I have an annual physical next week and I'll see if they can't send me to another neurologist for one last attempt at finding, if not what's happening, then maybe how to do something more than these fucking little pills are doing now. Yes, even acupuncture. No objections to acupuncture, I know at least two people who've had very good results, it's just the sloth. My sloth. My interminable sloth. I'm not to the point of wishing I had more get up and go - sloth can be rather comfortable - but you do miss opportunities when you're usually unwilling to leave your apartment.

Do tell.

Maybe I'm applying too much of this sloth to the selection of my Netflix movies. I'll read the blurb, think about it, and make a decision. The blurb is a short paragraph description and I'm finding what arrives is often not what I expected. I, at least, get to sample a bunch of stuff I'd never otherwise get a chance to watch, but again, you get to wade through a lot of crap. Yesterday it was Wristcutters: A Love Story. I was thinking, as I was watching the previews for upcoming movies before the movie itself, that all of the previews were for horror movies and some of the trailers were indeed creepy.
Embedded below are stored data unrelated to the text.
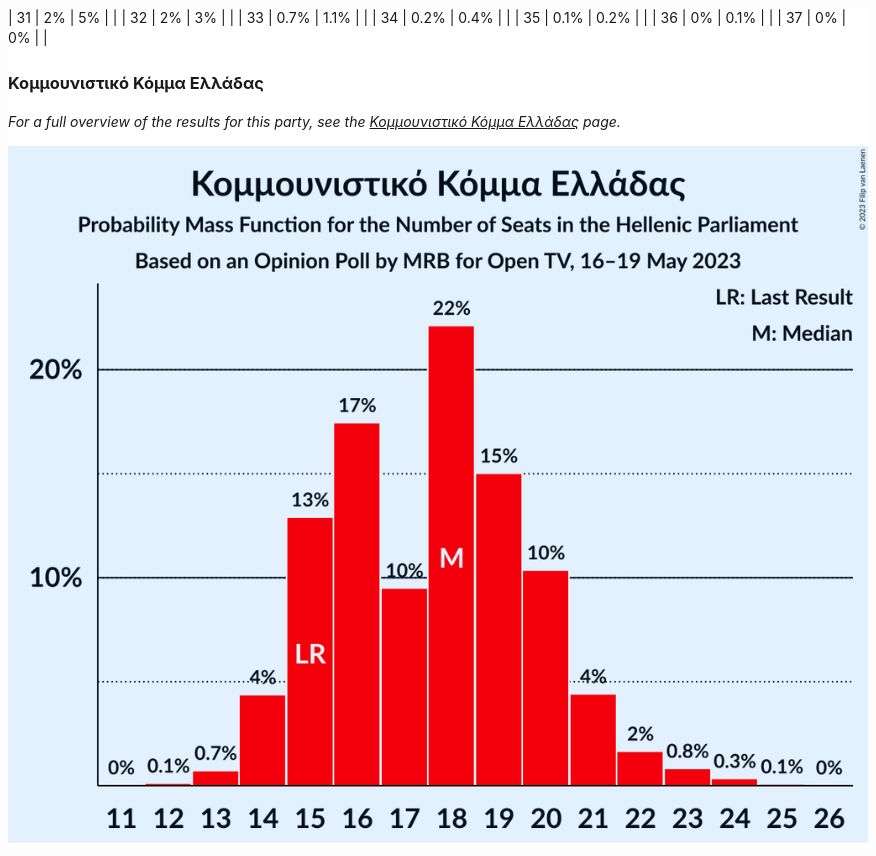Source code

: | 31 | 2% | 5% |  |
| 32 | 2% | 3% |  |
| 33 | 0.7% | 1.1% |  |
| 34 | 0.2% | 0.4% |  |
| 35 | 0.1% | 0.2% |  |
| 36 | 0% | 0.1% |  |
| 37 | 0% | 0% |  |

### Κομμουνιστικό Κόμμα Ελλάδας

*For a full overview of the results for this party, see the [Κομμουνιστικό Κόμμα Ελλάδας](party-κομμουνιστικόκόμμαελλάδας.html) page.*

![Graph with seats probability mass function not yet produced](2023-05-19-MRB-seats-pmf-κομμουνιστικόκόμμαελλάδας.png "Seats Probability Mass Function")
Now horror movies are usually pretty horrible, not in the sense of scary, just, you know, “horrible movies” as in bad. It's not a genre I follow. These trailers I was watching, though, really did bring forth a disturbing feeling or two and I was thinking with a title like Wristcutters: A Love Story, maybe I should have paid more attention. As I got into it I realized I'd probably rented it because Tom Waits was one of the actors and Tom Waits has made some off the wall, but interesting movies (with a title like Wristcutters I understood it was getting “off the wall”) and, in fact, it turned out reasonably well. An odd take on a youngsters fall in love story, but interesting and marginally clever. Still. How to make better choices. I suppose I could up the number of movies I'm allowed to have at any given time and not worry that half of them are clinkers.
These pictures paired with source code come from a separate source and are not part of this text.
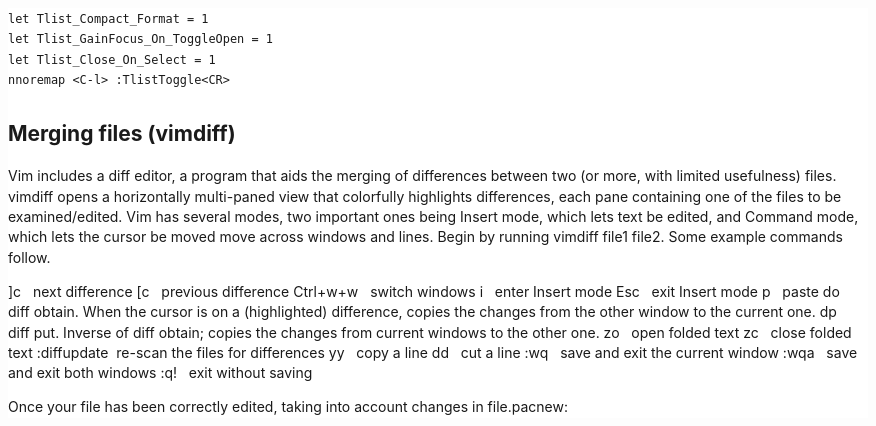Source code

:     let Tlist_Compact_Format = 1
    let Tlist_GainFocus_On_ToggleOpen = 1
    let Tlist_Close_On_Select = 1
    nnoremap <C-l> :TlistToggle<CR>

Merging files (vimdiff)
-----------------------

Vim includes a diff editor, a program that aids the merging of
differences between two (or more, with limited usefulness) files.
vimdiff opens a horizontally multi-paned view that colorfully highlights
differences, each pane containing one of the files to be
examined/edited. Vim has several modes, two important ones being Insert
mode, which lets text be edited, and Command mode, which lets the cursor
be moved move across windows and lines. Begin by running
vimdiff file1 file2. Some example commands follow.

 ]c  
    next difference
 [c  
    previous difference
 Ctrl+w+w  
    switch windows
 i  
    enter Insert mode
 Esc  
    exit Insert mode
 p  
    paste
 do  
    diff obtain. When the cursor is on a (highlighted) difference,
    copies the changes from the other window to the current one.
 dp  
    diff put. Inverse of diff obtain; copies the changes from current
    windows to the other one.
 zo  
    open folded text
 zc  
    close folded text
 :diffupdate 
    re-scan the files for differences
 yy  
    copy a line
 dd  
    cut a line
 :wq  
    save and exit the current window
 :wqa  
    save and exit both windows
 :q!  
    exit without saving

Once your file has been correctly edited, taking into account changes in
file.pacnew:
Can you give me any reason anyone needed to read what you've just written?

Well, one or two may be Tom Waits fans and I figured I'd let them know Wristcutters was palatable.

You'll notice I've gotten this far without mentioning politics or the markets.
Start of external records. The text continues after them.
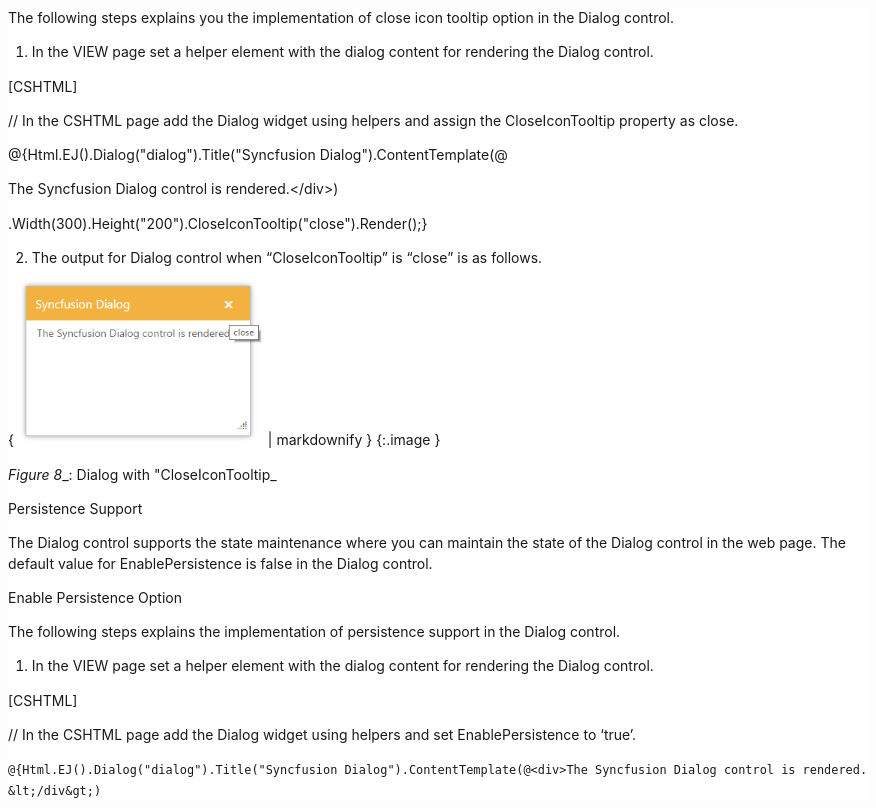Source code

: The following steps explains you the implementation of close icon tooltip option in the Dialog control. 

1. In the VIEW page set a helper element with the dialog content for rendering the Dialog control. 




[CSHTML]

// In the CSHTML page add the Dialog widget using helpers and assign the CloseIconTooltip property as close.



@{Html.EJ().Dialog("dialog").Title("Syncfusion Dialog").ContentTemplate(@<div>The Syncfusion Dialog control is rendered.&lt;/div&gt;)

   .Width(300).Height("200").CloseIconTooltip("close").Render();}







2. The output for Dialog control when “CloseIconTooltip” is “close” is as follows.

{ ![C:/Users/Gopal Lakshmanan/Desktop/dialog concept and features/closeicon1.PNG](Behavior-Settings_images/Behavior-Settings_img3.png) | markdownify }
{:.image }


_Figure_ _8__: Dialog with "CloseIconTooltip_     

Persistence Support

The Dialog control supports the state maintenance where you can maintain the state of the Dialog control in the web page. The default value for EnablePersistence is false in the Dialog control.

Enable Persistence Option

The following steps explains the implementation of persistence support in the Dialog control. 

1. In the VIEW page set a helper element with the dialog content for rendering the Dialog control. 





[CSHTML]

// In the CSHTML page add the Dialog widget using helpers and set EnablePersistence to ‘true’.



    @{Html.EJ().Dialog("dialog").Title("Syncfusion Dialog").ContentTemplate(@<div>The Syncfusion Dialog control is rendered.&lt;/div&gt;)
I mentioned I'd run out of photographs. Sherry has suggested (cohabitating, as she does, with a husband and a number of cats) that pictures of Ms. Emmy are perfectly acceptable and she'd be happy to explain up close and in person to anyone who thought otherwise why this was true. Nothing wrong with cat photographs, particularly black cat photographs, as they require a certain level of energy and expertise to get the lighting right.

Still. Sloth, aching head, anything else I can reel in as an excuse? Probably not. Mr. A is suggesting a trip to New Mexico (a certain restaurant he wants to revisit) and I can't think I could make such a trip and not bring back any pictures. So something's in the works. In the works is not the same things as works out, but my attitude is positive and what the hell? I've never had dinner in New Mexico.


 
The photograph was taken at a wedding in Seattle with a Nikon D3 mounted with a 70 - 200mm f 2.8 Nikkor VR lens at 1/25th second, f 2.8, ISO 2500.